Determine a formula for (RE: vector valued functions)

[WalkingInMud]

Let r(t) be a v.v.f -with the first and second derivatives r' and r''. Determine formula for
d/dt [r.(r' x r'')] -in terms of r:

How do we approach this one?

maybe:
d/dt [r.(r' x r'')] = d/dt [r.r' x r.r''] = ((r'.r' + r.r'') x r'.r'') + (r.r' x (r'.r'' + r.r''')) ??
...and then what?

Is anyone able to give me a starting point -- or starting direction? -- thanks heaps

 

[HallsofIvy]

Let r(t) be a v.v.f -with the first and second derivatives r' and r''. Determine formula for
d/dt [r.(r' x r'')] -in terms of r:

How do we approach this one?

maybe:
d/dt [r.(r' x r'')] = d/dt [r.r' x r.r''] = ((r'.r' + r.r'') x r'.r'') + (r.r' x (r'.r'' + r.r''')) ??
...and then what?

Is anyone able to give me a starting point -- or starting direction? -- thanks heaps

What you have now doesn't make sense. r.r' is a number, not a vector.
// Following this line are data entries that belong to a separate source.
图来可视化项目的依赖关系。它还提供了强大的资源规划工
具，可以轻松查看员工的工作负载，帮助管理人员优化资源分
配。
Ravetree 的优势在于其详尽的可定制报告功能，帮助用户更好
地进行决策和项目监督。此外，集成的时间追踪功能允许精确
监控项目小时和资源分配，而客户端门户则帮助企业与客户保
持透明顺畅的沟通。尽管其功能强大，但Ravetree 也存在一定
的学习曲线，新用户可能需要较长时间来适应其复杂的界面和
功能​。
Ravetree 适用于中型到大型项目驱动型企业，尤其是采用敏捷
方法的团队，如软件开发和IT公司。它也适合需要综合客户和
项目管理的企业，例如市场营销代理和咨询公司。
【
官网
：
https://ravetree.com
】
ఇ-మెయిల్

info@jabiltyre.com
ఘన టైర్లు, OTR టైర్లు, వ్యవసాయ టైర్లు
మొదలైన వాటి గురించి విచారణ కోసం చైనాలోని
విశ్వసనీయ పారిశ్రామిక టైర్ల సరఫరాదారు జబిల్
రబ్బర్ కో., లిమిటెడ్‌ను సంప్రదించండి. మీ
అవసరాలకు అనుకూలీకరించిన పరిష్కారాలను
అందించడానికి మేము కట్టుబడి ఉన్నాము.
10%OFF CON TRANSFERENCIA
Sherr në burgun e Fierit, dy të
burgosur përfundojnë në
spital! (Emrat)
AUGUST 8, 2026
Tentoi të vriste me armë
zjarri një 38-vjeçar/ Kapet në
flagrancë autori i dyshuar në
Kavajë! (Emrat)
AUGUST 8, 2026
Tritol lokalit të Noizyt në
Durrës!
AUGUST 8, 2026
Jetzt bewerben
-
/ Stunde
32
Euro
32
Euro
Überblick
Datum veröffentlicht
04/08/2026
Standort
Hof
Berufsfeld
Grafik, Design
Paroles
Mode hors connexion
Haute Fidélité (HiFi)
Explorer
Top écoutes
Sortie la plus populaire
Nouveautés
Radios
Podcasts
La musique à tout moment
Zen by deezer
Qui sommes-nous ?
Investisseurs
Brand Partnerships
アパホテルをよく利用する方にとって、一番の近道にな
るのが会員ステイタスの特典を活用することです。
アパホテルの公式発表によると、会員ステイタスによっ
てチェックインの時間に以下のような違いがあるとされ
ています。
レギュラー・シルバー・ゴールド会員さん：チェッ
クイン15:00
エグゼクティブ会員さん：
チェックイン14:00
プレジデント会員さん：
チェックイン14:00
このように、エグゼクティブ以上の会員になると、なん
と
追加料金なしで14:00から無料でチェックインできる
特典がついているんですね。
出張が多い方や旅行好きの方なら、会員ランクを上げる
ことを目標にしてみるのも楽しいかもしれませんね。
Same thing for r.r". You can't take the cross product. You seem to be assuming that u.(v x w)= (u.v)x(u.w) and, as I just said, that product doesn't make sense.

How about jusst using the product rule:
d/dt[r.(r' x r")]= r'.(r'x r")+ r.(r'+ r")'. The first term is easy: (r' x r") is perpendicular to both r' and r" so its dot product with r' is ?

Now expand (r' x r")' in the same way. Again, the first part of the sum is trivial.